…is if I could buy a real physical book and get a free Kindle “license” to go with it. I’d be willing to pay a few bucks more for the privilege — I’d probably even be willing to buy the hardcover instead of waiting for a paperback.
If I could buy a real physical book to put on my shelf and keep and turn the pages of and touch and smell and bookmark and lend, but also get a code that would give me the convenience of reading the same text on one or more of my various mobile devices, then I’d be happy.
We can purchase a music CD or a movie DVD in physical form and make or receive a digital copy to take with us on our many devices. Why not a book? Why must we give up the essential “bookishness” of the thing in order to have convenience? Why must we pay twice to get a real book and an inferior digital edition?

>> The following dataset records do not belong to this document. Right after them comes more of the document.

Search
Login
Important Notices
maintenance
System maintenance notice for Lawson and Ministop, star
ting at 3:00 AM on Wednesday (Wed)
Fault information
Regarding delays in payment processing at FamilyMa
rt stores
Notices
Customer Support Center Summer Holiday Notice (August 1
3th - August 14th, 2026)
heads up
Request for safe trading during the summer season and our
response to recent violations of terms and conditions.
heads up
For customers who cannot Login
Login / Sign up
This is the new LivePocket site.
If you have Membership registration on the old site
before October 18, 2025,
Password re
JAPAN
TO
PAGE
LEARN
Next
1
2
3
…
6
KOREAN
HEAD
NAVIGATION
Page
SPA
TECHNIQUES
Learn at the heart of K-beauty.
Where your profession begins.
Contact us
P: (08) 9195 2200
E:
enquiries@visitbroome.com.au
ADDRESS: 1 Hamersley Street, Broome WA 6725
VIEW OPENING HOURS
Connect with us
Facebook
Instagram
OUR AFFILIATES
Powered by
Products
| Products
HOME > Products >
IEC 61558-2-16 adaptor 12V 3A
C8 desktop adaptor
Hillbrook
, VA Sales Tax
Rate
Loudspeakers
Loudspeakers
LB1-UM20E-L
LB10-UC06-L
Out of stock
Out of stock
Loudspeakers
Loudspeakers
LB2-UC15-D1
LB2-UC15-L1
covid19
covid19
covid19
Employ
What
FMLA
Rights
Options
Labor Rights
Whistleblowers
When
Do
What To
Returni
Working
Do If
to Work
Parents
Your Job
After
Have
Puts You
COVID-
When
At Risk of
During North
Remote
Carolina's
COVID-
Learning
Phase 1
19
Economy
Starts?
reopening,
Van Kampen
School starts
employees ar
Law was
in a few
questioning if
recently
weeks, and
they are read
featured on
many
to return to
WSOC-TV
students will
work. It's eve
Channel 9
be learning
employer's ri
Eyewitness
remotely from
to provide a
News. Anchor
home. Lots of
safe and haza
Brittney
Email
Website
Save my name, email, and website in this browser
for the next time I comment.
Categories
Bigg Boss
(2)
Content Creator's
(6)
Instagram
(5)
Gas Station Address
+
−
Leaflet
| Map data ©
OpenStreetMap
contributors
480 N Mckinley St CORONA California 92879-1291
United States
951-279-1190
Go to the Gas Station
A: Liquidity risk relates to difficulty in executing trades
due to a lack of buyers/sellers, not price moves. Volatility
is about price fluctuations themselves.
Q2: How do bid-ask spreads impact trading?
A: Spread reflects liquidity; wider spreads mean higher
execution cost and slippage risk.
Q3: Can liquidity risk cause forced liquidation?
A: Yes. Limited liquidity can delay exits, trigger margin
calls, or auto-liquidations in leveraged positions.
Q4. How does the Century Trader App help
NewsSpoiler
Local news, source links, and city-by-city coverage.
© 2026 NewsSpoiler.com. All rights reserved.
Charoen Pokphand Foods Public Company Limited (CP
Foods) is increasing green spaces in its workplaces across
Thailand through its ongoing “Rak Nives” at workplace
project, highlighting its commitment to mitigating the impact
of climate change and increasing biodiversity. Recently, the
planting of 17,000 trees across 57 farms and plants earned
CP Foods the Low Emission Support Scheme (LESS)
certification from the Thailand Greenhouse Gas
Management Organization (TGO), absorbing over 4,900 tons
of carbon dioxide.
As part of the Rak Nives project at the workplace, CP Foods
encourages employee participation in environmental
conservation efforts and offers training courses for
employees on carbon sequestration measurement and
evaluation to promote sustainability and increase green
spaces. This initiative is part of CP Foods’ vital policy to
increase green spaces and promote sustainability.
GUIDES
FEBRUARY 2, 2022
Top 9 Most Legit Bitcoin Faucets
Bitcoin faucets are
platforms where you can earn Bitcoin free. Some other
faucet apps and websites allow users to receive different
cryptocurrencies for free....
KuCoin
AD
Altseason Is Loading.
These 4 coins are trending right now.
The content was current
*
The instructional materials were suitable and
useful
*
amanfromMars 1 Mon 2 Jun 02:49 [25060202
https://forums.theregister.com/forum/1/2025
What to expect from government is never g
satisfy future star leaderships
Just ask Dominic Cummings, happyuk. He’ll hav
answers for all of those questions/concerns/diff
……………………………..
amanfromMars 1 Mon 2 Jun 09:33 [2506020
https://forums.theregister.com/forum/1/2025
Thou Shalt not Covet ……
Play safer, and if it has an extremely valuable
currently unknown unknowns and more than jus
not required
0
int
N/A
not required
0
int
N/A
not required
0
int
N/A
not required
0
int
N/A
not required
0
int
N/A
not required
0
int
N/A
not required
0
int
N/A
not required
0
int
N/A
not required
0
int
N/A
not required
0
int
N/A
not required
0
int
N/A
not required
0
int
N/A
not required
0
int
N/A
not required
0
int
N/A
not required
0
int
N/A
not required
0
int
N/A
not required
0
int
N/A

I’m using my Kindle to read magazines and long-form articles from the web (via Instapaper), and I do grab the occasional public domain book or inexpensive Kindle edition of a commercial book, but every time I purchase a book for Kindle I feel bad about it. I want to read Cormac McCarthy on the subway, and I also want him safe on my bookshelf. I’m willing to accept the limitations of the “license” on a Kindle edition if I can still have a real edition to do with as I please. The publishers wouldn’t be losing sales, they would be gaining them.
Some may think that books are dying, just like physical discs for music and movies. I disagree. But even if they are, look at the new surge in vinyl record sales for evidence that people will pay more for the experience they want.